This is off topic from what I normally write about, but knowledge is power, right?
I was pretty ignorant about what was happening just across the river. I'd heard about the strikes happening in West Virginia, but I didn't know much about why. All I could gather from the media is that the teachers were fighting for better pay. That's honestly all I knew.
I don't live in West Virginia, but also I kind of do. My parents and 4 of my siblings live there, my church is there, I have friends who live in WV, and quite a few of my clients are from WV. I spend a lot of time on that side of the river. So the strikes impact a lot of people I know personally. I wanted to know more about what was happening.
As I was running around doing errands on Tuesday, I happened to drive by 3 different groups of protestors. Passing cars honked to show support. The teachers shouted and waved and smiled. I would have stopped on that sunny day to capture the scene, but I didn't have my camera on me.
When I looked outside this morning, the sky was overcast and the earth soggy. Not really ideal for being out and about, but I've been on assignments in worse weather before, so I grabbed my camera and headed out after dropping my oldest off at school.
I stopped at the middle school first. If you are like me and all your knowledge is based strictly on what you read or hear in the media, you might think this strike is entirely about getting better pay for the teachers, after all they have the 48th lowest teacher salary in the country.
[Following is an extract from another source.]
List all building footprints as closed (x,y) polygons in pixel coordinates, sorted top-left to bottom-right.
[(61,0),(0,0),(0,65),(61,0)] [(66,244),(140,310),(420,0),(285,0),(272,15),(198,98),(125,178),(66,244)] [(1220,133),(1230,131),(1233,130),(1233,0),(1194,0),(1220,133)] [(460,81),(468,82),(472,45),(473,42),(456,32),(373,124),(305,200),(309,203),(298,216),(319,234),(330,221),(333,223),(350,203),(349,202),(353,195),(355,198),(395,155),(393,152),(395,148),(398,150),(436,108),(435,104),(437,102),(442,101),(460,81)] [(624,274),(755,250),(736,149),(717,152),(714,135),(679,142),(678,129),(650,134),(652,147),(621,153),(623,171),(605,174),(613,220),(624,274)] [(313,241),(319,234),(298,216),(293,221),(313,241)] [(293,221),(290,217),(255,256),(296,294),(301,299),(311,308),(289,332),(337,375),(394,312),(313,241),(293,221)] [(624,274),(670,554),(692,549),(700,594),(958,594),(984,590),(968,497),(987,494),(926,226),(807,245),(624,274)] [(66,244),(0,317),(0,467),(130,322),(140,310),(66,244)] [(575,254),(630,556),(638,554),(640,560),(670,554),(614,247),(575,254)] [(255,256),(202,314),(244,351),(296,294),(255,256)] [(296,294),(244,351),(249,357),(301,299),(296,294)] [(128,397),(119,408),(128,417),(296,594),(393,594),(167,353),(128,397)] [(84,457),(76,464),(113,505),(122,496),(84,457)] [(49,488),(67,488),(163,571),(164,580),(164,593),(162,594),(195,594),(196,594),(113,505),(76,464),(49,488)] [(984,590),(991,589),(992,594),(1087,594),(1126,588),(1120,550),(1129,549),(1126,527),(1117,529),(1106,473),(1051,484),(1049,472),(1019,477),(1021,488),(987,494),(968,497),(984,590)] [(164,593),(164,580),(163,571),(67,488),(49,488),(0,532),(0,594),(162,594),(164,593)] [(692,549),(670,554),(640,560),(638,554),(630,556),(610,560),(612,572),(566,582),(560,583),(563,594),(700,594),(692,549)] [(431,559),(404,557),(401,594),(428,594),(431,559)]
It's barely enough to live off. If you're like me, you'd miss a key detail. The teachers are fighting for better insurance for all of the WV public employees. One man said to me, "This has never been about getting a pay raise."
The woman next to him said, "The media is painting this picture to make us look like the bad guys."
You don't see the other public workers protesting because they aren't able to. The police force, for example, is not allowed to show their support despite the fact that they're insured through PEIA as well. While at the high school protest, a police officer honked on his way by. The teachers were encouraged by it, but some of the woman voiced their concern that he could get reprimanded for showing support.
I asked them about how their insurance works. Some of the women at the high school told me about how their premiums are based on their annual salary instead of being a fixed rate. So someone who makes $60k will pay more for the same plan as someone who makes $30k. One woman also said that through PEIA, insured people have to see doctors or go to hospitals that are within the state of WV. This may not seem like that big of a deal, but for those who live in the northern panhandle, the choices for nearby instate hospitals are limited. This is a huge problem for people with chronic illnesses or other debilitating conditions.
I asked how all of this will impact the students, especially those who are set to graduate this May. The teachers told me that seniors won't have to make up any days and graduation is still set to happen. Those in the grades beneath might have to make up their days and lose some of their summer.
"But they're happy to do it, right?" I asked.
The teachers just kind of chuckled. One of the women said, "We want to go back, we don't want to be out of the classroom."
They all nodded in agreement. There was this general sense of heartache.
These teachers don't want to be away from their students. They want to be back and teaching, but since other public employees aren't able to stand--for one reason or another--the teachers do. They're fighting for everyone.
There are a lot of people who claim these teachers are on strike just so they can have time off. If that were true, they wouldn't be outside in the cold and rain. There are others who are complaining about the strike because their kids aren't in school, so they have to arrange for childcare or take time off. Instead of complaining, why not go talk to the teachers instead? Become more informed about what they are protesting. Maybe then everyone could work together to help get good pay and good insurance for these teachers and public workers.
When the government refuses to treat our teachers well, it reveals how low it values them...and if the government doesn't value our teachers, it doesn't value our children.
Our teachers are sending a profound message to our children. Stand up for what's right, even if you stand alone. Stand up for those who can't and stand beside those who can. Stand firm and you can create change.